Passengers eager to travel to Grand Prix event crowd aboard LRT train at Diridon station on 30 July 2005.
[Photo: Peter Ehrlich]



The assessment was corroborated by Mercury News columnist Gary Richards, who agreed that "light rail was a great way to get downtown last weekend, and thousands took advantage." Richards went on to compare the Vasona opening/Grand Prix ridership figures with normal boarding levels for that weekend:

· Friday: Up 47 percent, roughly 10,000 boardings more than the average weekday of 21,436.

· Saturday: Up 148 percent, approximately 20,000 boardings more when compared with an average Saturday of 13,496 boardings.

· Sunday: Up 284 percent, or 30,000 more boardings compared with a typical Sunday of 10,575.

LRT train makes the climb up from new Diridon Tunnel.
[Photo: Peter Ehrlich]



According to VTA, the new LRT service from the Diridon Station to downtown Mountain View, which also began August 1st, "will greatly increase service levels along First Street from Downtown San Jose to First and Tasman." Service on this new alignment is scheduled for headways of 15 minutes during the commute hours and 30 minutes during off-peak hours and weekends.
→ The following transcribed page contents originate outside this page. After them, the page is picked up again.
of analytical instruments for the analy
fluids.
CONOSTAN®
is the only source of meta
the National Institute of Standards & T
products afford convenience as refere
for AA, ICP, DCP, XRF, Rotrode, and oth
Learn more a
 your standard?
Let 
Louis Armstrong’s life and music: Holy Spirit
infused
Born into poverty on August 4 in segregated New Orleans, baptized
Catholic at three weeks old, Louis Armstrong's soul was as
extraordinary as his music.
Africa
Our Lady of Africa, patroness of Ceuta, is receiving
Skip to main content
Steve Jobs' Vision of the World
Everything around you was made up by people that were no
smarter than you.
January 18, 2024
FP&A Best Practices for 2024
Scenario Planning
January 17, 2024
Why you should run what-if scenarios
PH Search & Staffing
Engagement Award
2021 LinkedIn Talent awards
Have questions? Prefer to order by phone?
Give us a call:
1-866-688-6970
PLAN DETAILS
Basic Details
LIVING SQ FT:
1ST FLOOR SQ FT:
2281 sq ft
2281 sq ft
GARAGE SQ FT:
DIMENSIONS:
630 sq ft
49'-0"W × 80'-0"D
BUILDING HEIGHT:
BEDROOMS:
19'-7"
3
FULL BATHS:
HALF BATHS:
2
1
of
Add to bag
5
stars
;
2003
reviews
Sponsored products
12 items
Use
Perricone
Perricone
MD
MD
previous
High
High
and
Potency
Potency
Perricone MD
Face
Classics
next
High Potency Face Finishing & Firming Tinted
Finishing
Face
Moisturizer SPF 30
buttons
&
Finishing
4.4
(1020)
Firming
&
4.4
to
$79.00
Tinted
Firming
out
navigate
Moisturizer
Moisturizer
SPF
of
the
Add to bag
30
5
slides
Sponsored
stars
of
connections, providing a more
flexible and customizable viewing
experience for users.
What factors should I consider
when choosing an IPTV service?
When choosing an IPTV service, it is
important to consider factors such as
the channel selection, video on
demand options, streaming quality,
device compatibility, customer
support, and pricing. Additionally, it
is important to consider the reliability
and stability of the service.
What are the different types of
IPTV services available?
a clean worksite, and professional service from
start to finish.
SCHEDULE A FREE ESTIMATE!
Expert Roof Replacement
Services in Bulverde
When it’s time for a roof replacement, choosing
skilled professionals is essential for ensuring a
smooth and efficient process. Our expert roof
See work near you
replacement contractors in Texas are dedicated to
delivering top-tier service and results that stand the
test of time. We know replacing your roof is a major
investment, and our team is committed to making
Additionally, passengers from Caltrain and ACE (Altamont Commuter Express) regional trains, and Amtrak intercity and regional trains, now also can connect with light rail service.

While VTA's LRT service has been making progress, it's still got a way to go to regain the ridership levels it had before the economic fall. Nevertheless, the numbers (including an improving operational revenue-cost ratio) are improving, and it seems clear: LRT is currently on the rebound in San Jose.


Some information in this report adapted material from the VTA website.